Solved – the reason that the Adam Optimizer is considered robust to the value of its hyper parameters

adamdeep learninghyperparameterneural networksoptimization

I was reading about the Adam optimizer for Deep Learning and came across the following sentence in the new book Deep Learning by Bengio, Goodfellow and Courville:

Adam is generally regarded as being fairly robust to the choice of hyper parameters, though the learning rate sometimes needs to be changed from the suggested default.

if this is true its a big deal because hyper parameter search can be really important (in my experience at least) in the statistical performance of a deep learning system. Thus, my question is, why is Adam Robust to such important parameters? Specially $\beta_1$ and $\beta_2$?

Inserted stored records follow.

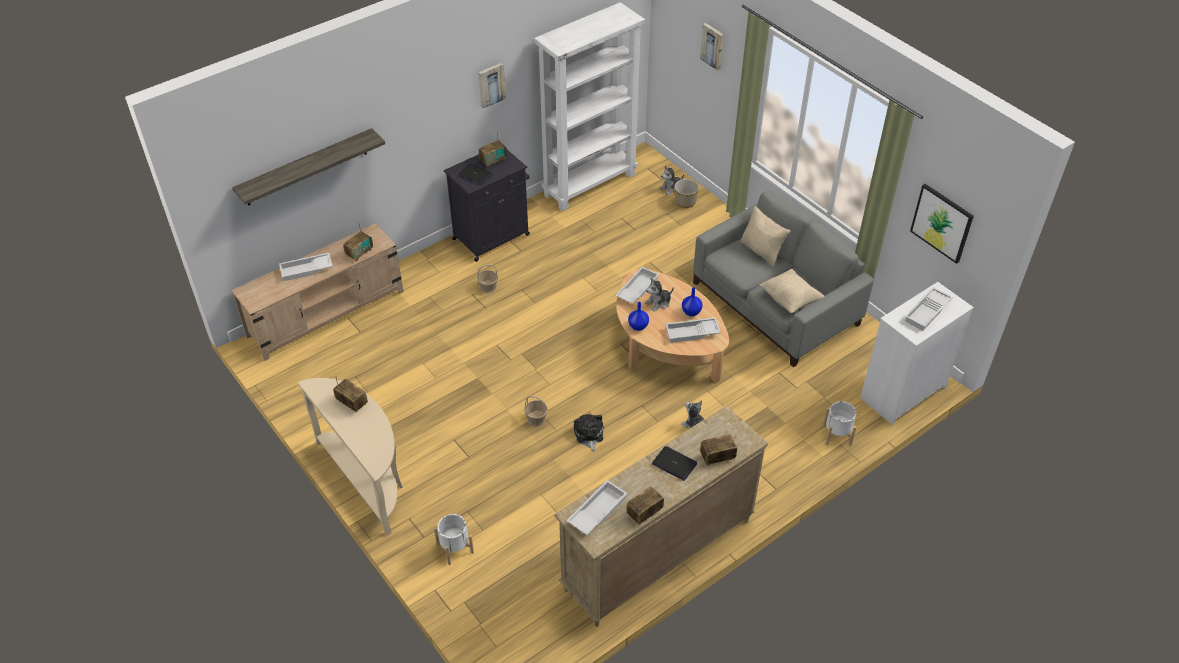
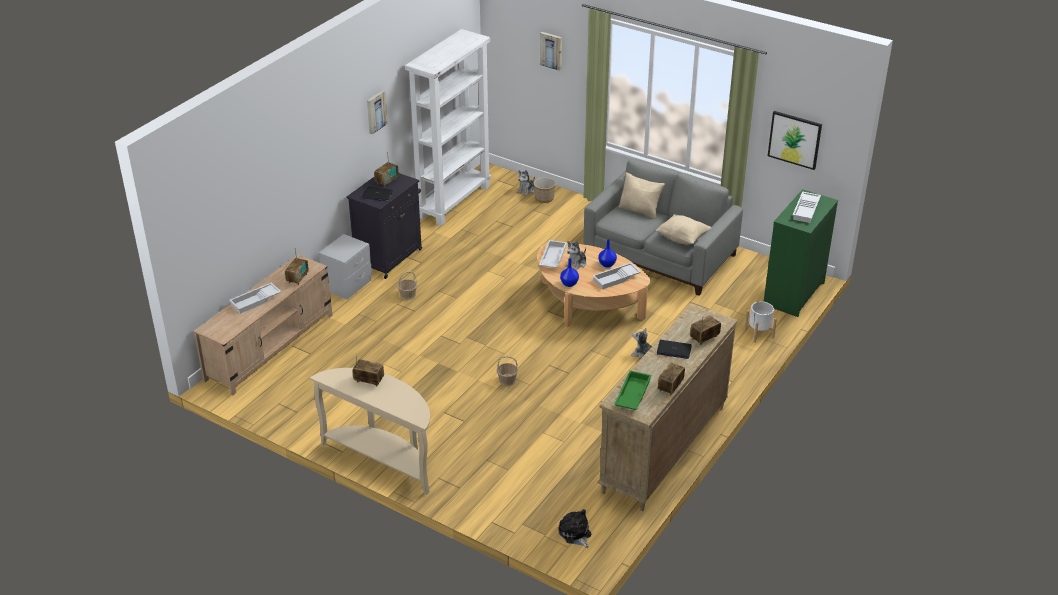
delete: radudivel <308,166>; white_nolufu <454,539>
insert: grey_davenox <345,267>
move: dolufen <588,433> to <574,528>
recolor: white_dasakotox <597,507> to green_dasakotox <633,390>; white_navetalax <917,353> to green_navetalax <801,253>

I've read the Adam paper and it doesn't provide any explanation to why it works with those parameters or why its robust. Do they justify that elsewhere?

Also, as I read the paper, it seems that the number of hyper parameters they tried where very small, for $\beta_1$ only 2 and for $\beta_2$ only 3. How can this be a thorough empirical study if it only works on 2×3 hyper parameters?

Best Answer

In regards to the evidence in regards to the claim, I believe the only evidence supporting the claim can be found on figure 4 in their paper. They show the final results under a range of different values for $\beta_1$, $\beta_2$ and $\alpha$.

Personally, I don't find their argument convincing, in particular because they do not present results across a variety of problems. With that said, I will note that I have used ADAM for a variety of problems, and my personal finding is that the default values of $\beta_1$ and $\beta_2$ do seem surprisingly reliable, although a good deal of fiddling with $\alpha$ is required.